You just realized that the movie you pieced together in your head was completely wrong. In fact, you had no clue what happened. Does it matter? The maddening Primer (B+/B) is a good case study. The movie is impossible to fully comprehend on one viewing. For some like Dan Sallitt, impressed by the film's astute observations of engineering geek behavior, or Mike D'Angelo, whose pull-quote addressing the subject is featured here, it hardly matters. Others like V-Mort just checked out because there's nothing that he can hang his hat on.


Strangely enough, my reaction changed radically, though my assessment (read: grade) remained the same after catching up to all the readings of the movie after the viewing. Let me explain: My first pass had Rachel's party as the casus belli for the time-travel. I wrongly thought that somehow in the first timeline, Rachel had been shot at the party, giving rise to Abe recruiting Aaron to prevent the tragedy. The idea has Terminator-like banality, but the time-travel-to-prevent-tragedy trope is a particularly potent brew, and this movie had an eerie, world-off-its-axis vibe that made it work.

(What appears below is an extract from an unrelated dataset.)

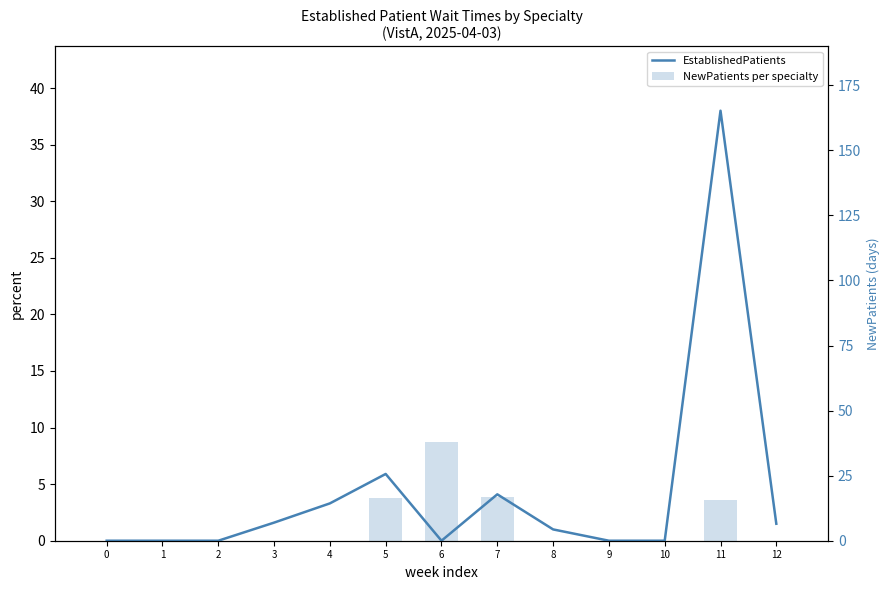

At which label is NewPatients per specialty closest to 19?

7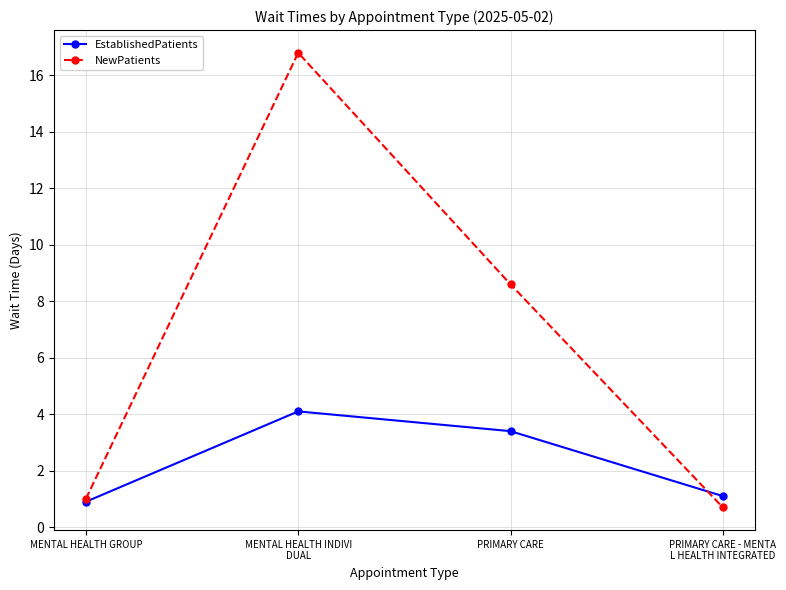

Which series has the largest range (max minus min)?

NewPatients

My reading, though, was completely off. For those interested, the answer to what the fuck was happening may be found in the Primer message board and these two interviews with Scott Carruth, the film's creator. (Worth a read: Carruth's idea that the film addresses the abortion issue is especially provocative.) The plot actually pivots around Aaron and Abe trying to prevent the original Aaron and Abe from returning to the box, a point I didn't even get on one viewing. But I still wonder: why was Aaron so obsessed with Rachel's party and being the hero?

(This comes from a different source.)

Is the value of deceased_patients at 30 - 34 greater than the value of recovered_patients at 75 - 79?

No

The best explanation is offered by Mike (whose 24.3 viewings of the film have made him the resident expert), who concludes that, beyond getting rich, Aaron's actually using the time machine to act out utterly mundane fantasies, like punching his boss or playing "hero" in an event that would have ended harmlessly even without intervention. The central observation of Primer isn't just that those with unlimited power will abuse it; it's that many of those with unlimited power won't know what to do with it, get bored, and will eventually marshall that power to fulfill ridiculously banal fantasies instead of, y'know, making life better for humanity and all that jazz. It's a profound observation, though, in the spirit of this month's theme of Showing Off How Well Read I am Even Though I Read Like Two Fiction Books a Year, If That, I think that Nicholson Baker's notorious time-freeze perv-novel The Fermata makes this point in a more provocative and, um, arousing fashion. (What it is a dude uses his time-freezing powers to do stuff like write erotica, bury it next to a woman on the beach, then spy on her as she goes home to masturbate while reading said erotica. Great stuff.)

Also, I can't help but dock points for Carruth's inability to make its points clearly. To be sure, Carruth is to be admired for not explaining every point to the dimwitted, but he takes his approach too far. In Primer, you can't distinguish the doubles from the originals, or figure out which timeline you're actually in. There's no set-up, not enough quick shots that will at least orient the viewer. Some critics deride those devices as "exposition" and applaud Carruth for ditching them, but these devices are part of the grammar of narrative film, and that language is especially necessary to a movie that's based largely on plot. Carruth's like a writer making statements like "I am. House." The reader might eventually be able figure out in context that the guy was in the house, but prepositions exist for a reason: so the statement can make sense without having to troll obscure nerd sites to induce the meaning. Let the viewer do some work, but let's not break your jigsaw puzzle into 1,000 identically-sized squares, okay?

Even more mystifying to some viewers is the sublime Tropical Malady (A-), which seems to me almost entirely comprehensible. Don't have much to add to Theo's orgasmic capsule, except to add that this is one of the best movies ever about the danger of attachment. Also, the way in which Joe sets up scenes by focusing on the faces of extras is so fucking awesome.